Pero, sobre todo, encuentra sentencias en las que el Tribunal Supremo ha mostrado una extraordinaria autocontención, ¿prudencia?, a la hora de llevar la contraria al Ejecutivo en la definición de lo que debe ser considerado secreto, y ello porque, como afirma Halpering vs CIA, de 1980, "lo. que el Congreso nos ha encargado es sólo que comprobemos que el riesgo previsible es una expectativa razonable; y es justamente con relación a este particular extremo donde, habida cuenta de nuestra falta de experiencia en la materia, hemos de conceder un peso específico a lo afirmado por la agencia", de forma que "incluso la más remota posibilidad de que un tribunal se decida por el criterio de la publicidad de una fuente pueda poner en peligro la recogida de datos y producir el resultado de que las fuentes de información se cierren en banda", argumento que le sirve para amparar en 1985, CIA vs Sims, la negativa de la CIA a dar la lista de las universidades que habían colaborado con ella entre 1953 y 1966. En definitiva, como señala United States vs Reynolás, de 1953, se trata de que "el Gobierno pueda convencer al tribunal, a la vista de las circunstancias del caso, de que existe un razonable riesgo de que la aportación de pruebas revelaría asuntos militares que es preferible no divulgar en interés de la seguridad nacional". Cuando esto sea así, utilizando incluso las técnicas procesales de comprobación a las que nos hemos referido, el secreto prevalecerá, y sólo en caso contrario se levantará. Constata, en definitiva, que para la doctrina americana han fracasado los intentos de utilizar los tribunales como medio para fijar los límites constitucionales de los secretos de Estado.

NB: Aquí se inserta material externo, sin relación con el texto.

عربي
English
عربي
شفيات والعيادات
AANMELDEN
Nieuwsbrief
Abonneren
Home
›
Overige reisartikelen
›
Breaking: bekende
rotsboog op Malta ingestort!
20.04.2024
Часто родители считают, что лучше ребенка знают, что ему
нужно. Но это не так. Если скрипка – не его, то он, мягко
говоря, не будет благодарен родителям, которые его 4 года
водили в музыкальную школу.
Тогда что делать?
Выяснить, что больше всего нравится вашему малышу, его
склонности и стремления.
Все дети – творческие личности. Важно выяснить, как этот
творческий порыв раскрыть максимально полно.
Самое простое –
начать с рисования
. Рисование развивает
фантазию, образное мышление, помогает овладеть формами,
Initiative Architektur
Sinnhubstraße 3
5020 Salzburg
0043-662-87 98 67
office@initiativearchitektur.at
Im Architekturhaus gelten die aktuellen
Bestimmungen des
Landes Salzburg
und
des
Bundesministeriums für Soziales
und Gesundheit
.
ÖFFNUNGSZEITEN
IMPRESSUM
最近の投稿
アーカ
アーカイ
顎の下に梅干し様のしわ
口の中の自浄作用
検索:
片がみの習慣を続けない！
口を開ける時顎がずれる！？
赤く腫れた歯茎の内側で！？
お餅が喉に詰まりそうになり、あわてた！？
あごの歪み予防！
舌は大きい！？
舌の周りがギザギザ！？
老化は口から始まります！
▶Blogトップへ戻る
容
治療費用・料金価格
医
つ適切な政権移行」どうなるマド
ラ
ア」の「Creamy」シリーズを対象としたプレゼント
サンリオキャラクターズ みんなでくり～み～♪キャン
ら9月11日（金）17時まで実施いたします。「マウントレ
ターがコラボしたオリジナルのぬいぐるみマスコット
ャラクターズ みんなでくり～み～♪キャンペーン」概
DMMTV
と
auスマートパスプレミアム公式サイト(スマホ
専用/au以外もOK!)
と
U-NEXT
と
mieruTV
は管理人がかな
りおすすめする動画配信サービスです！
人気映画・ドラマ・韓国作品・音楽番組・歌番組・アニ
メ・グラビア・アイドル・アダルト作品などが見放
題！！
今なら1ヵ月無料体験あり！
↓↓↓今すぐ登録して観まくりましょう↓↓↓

Nuestro ya ilustrado ciudadano cierra sus códigos pensando que se trata de un problema de muy difícil solución, que se produce en todos los países democráticos y que no permite descalificar unilateralmente al nuestro. Opina que la normativa española probablemente puede ser mejorada, aunque no está seguro de que sea el mejor momento para modificarla. Considera que, si lo hacemos, deberíamos tener en cuenta la experiencia y los límites del derecho constitucional comparado. Y es en ese momento cuando no puede evitar, en medio de sus sesudas reflexiones, y a pesar de la seriedad del asunto, una leve sonrisa al venirle a la cabeza la frase con la que acaba una de sus películas favoritas: Nadie es perfecto.

Pablo Santolaya Machetti es profesor titular de Derecho Constitucional de la Universidad Complutense de Madrid.